My initial thought was to use a network load balancer in front of the container, however this would have required the container to be accepting connections on tcp/443, and subsequently a certificate inside the container. That would complicate it unnecessarily as I trust the communications link between the load balancer and the container. To setup end-to-end encryption one could follow this guide which simply offloads the problem to an instance of Envoy running on the node to decrypt and proxy the requests over tcp/80 on loopback.
To simplify this we can use an application load balancer (ALB) instead which decrypts the communications and forwards the requests to the container(s) within the VPC (Virtual Private Cloud) over tcp/80.

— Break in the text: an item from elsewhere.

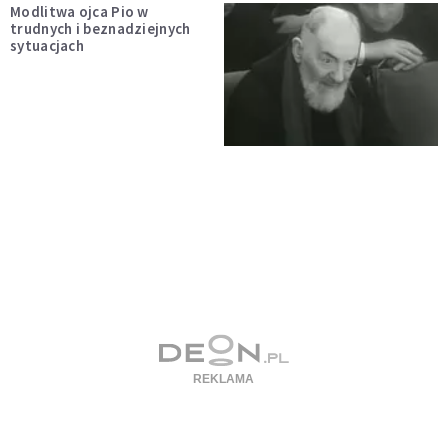
Modlitwa ojca Pio w
trudnych i beznadziejnych
sytuacjach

To allow external communications the security group associated with the EC2 instance needed to be updated to allow inbound tcp/443.
Ultimately I ended up with
https://fargate.aws.mfrancis.dev
serving the website out of a single container running in AWS
ECS/Fargate.
host fargate.aws.mfrancis.dev
fargate.aws.mfrancis.dev is an alias for mfrancisdev-986243151.ap-southeast-1.elb.amazonaws.com.

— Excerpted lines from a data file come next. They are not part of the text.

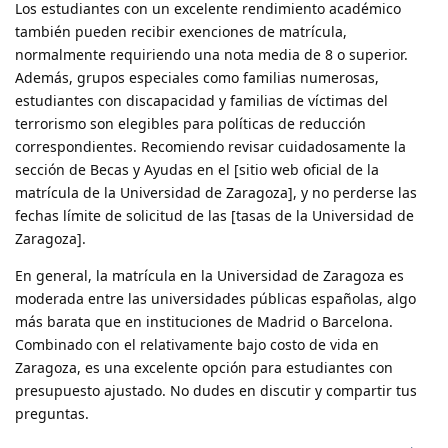
Los estudiantes con un excelente rendimiento académico
también pueden recibir exenciones de matrícula,
normalmente requiriendo una nota media de 8 o superior.
Además, grupos especiales como familias numerosas,
estudiantes con discapacidad y familias de víctimas del
terrorismo son elegibles para políticas de reducción
correspondientes. Recomiendo revisar cuidadosamente la
sección de Becas y Ayudas en el [sitio web oficial de la
matrícula de la Universidad de Zaragoza], y no perderse las
fechas límite de solicitud de las [tasas de la Universidad de
Zaragoza].
En general, la matrícula en la Universidad de Zaragoza es
moderada entre las universidades públicas españolas, algo
más barata que en instituciones de Madrid o Barcelona.
Combinado con el relativamente bajo costo de vida en
Zaragoza, es una excelente opción para estudiantes con
presupuesto ajustado. No dudes en discutir y compartir tus
preguntas.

mfrancisdev-986243151.ap-southeast-1.elb.amazonaws.com has address 54.251.177.216
mfrancisdev-986243151.ap-southeast-1.elb.amazonaws.com has address 13.228.245.29
We can get the certificate information using
nmap:
nmap -p 443 --script ssl-cert fargate.aws.mfrancis.dev
Starting Nmap 7.91 ( https://nmap.org ) at 2021-04-08 14:59 +08
Nmap scan report for fargate.aws.mfrancis.dev (13.228.245.29)

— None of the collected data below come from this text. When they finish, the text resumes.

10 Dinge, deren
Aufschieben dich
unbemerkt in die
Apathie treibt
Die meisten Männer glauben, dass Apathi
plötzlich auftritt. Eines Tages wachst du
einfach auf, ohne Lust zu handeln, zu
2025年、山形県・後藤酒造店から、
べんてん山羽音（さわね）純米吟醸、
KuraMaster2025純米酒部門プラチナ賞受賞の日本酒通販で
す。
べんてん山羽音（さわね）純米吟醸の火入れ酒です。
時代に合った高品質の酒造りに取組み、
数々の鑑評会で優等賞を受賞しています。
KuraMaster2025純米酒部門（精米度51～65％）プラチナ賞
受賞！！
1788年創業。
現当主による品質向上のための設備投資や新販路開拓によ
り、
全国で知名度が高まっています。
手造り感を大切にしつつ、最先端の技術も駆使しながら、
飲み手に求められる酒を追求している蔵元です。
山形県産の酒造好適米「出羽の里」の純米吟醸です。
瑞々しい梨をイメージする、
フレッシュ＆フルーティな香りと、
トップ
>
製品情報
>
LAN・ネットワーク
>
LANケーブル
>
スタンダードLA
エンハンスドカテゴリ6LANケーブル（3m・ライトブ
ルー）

Host is up (0.0079s latency).
Other addresses for fargate.aws.mfrancis.dev (not scanned): 54.251.177.216
rDNS record for 13.228.245.29: ec2-13-228-245-29.ap-southeast-1.compute.amazonaws.com
PORT STATE SERVICE
443/tcp open https
| ssl-cert: Subject: commonName=*.aws.mfrancis.dev
| Subject Alternative Name: DNS:*.aws.mfrancis.dev
| Issuer: commonName=Amazon/organizationName=Amazon/countryName=US
| Public Key type: rsa
| Public Key bits: 2048
| Signature Algorithm: sha256WithRSAEncryption
| Not valid before: 2021-04-02T00:00:00
| Not valid after: 2022-05-01T23:59:59
| MD5: 2b33 fa99 b2c6 d00f 7f61 a57f de29 4982
|_SHA-1: 0441 4c17 4482 33a8 ff60 ebf3 68aa b037 f0c0 c6bb
Nmap done: 1 IP address (1 host up) scanned in 0.38 seconds
I was wondering whether we can discover the public IP address of
the service instance, however
traceroute
just sends us down a rabbit hole:
traceroute fargate.aws.mfrancis.dev -m 50
traceroute to fargate.aws.mfrancis.dev (54.251.177.216), 50 hops max, 60 byte packets
1 _gateway (192.168.1.254) 8.003 ms 4.032 ms 4.002 ms
2 bb220-255-55-254.singnet.com.sg (220.255.55.254) 9.371 ms 9.353 ms 9.335 ms
3 202.166.123.134 (202.166.123.134) 9.318 ms 9.933 ms 19.322 ms
4 202.166.123.133 (202.166.123.133) 9.769 ms 10.161 ms 10.140 ms
5 ae8-0.tp-cr03.singnet.com.sg (202.166.122.50) 29.520 ms 10.367 ms 29.484 ms
6 ae4-0.tp-er03.singnet.com.sg (202.166.123.70) 10.068 ms 6.601 ms 6.543 ms
7 203.208.145.233 (203.208.145.233) 8.565 ms 203.208.191.197 (203.208.191.197) 8.627 ms 203.208.191.113 (203.208.191.113) 21.087 ms
8 203.208.158.190 (203.208.158.190) 8.492 ms 203.208.153.186 (203.208.153.186) 8.859 ms 203.208.158.190 (203.208.158.190) 8.916 ms
9 203.208.171.109 (203.208.171.109) 8.878 ms 8.839 ms 9.610 ms
10 203.208.168.26 (203.208.168.26) 9.728 ms 10.153 ms 10.348 ms
11 * * *
12 * * *
13 * * *
14 * * *
15 * * *
...
I guess their TCP/IP stack has been configured to not respond to probing requests…
ping fargate.aws.mfrancis.dev -w3
PING mfrancisdev-986243151.ap-southeast-1.elb.amazonaws.com (54.251.177.216) 56(84) bytes of data.
--- mfrancisdev-986243151.ap-southeast-1.elb.amazonaws.com ping statistics ---
3 packets transmitted, 0 received, 100% packet loss, time 2052ms
Anyway, whilst this was a fun thing to try out I won’t keep running the service out of AWS - it’s costing me about $0.37 p/d after all :)
Summary
In this post I explored Docker locally, including multi-platform
builds. I published images to Docker Hub, allowing images to be
pulled in from a remote repository and executed using the same tag
on multiple platforms (amd64
and
arm32v7). The same was setup as a CI pipeline using GitHub Actions to
build the image and push into Docker Hub upon merge on
main.
Afterwards I integrated the GitHub Actions workflow with Amazon
ECR and started a service on tcp/443 in Amazon ECS/Fargate.